Records:
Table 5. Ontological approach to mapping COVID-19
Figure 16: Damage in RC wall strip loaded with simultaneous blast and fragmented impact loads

* * *

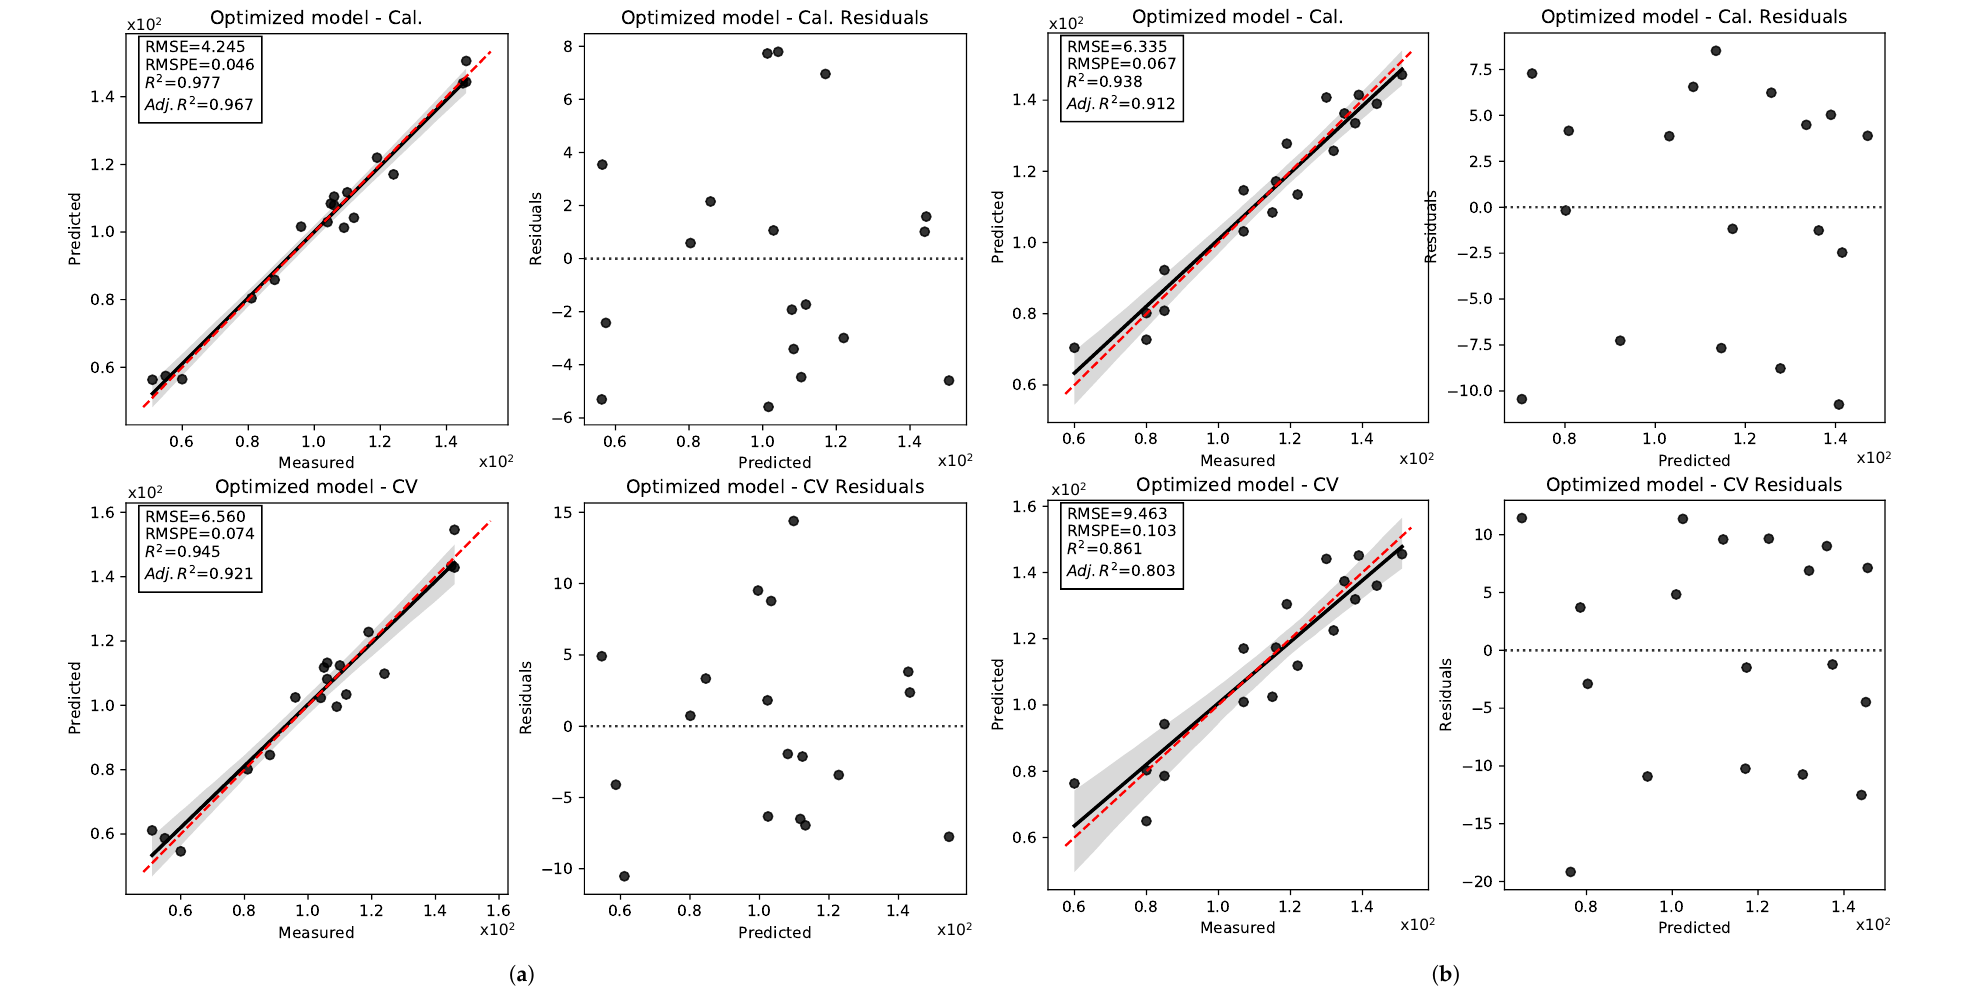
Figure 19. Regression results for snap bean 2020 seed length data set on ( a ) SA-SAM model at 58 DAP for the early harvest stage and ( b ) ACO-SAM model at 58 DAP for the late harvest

Aim of the exercise:
The lines in the records above that include the word "Figure" must be copied out.

Written response:
Figure 16: Damage in RC wall strip loaded with simultaneous blast and fragmented impact loads
Figure 19. Regression results for snap bean 2020 seed length data set on ( a ) SA-SAM model at 58 DAP for the early harvest stage and ( b ) ACO-SAM model at 58 DAP for the late harvest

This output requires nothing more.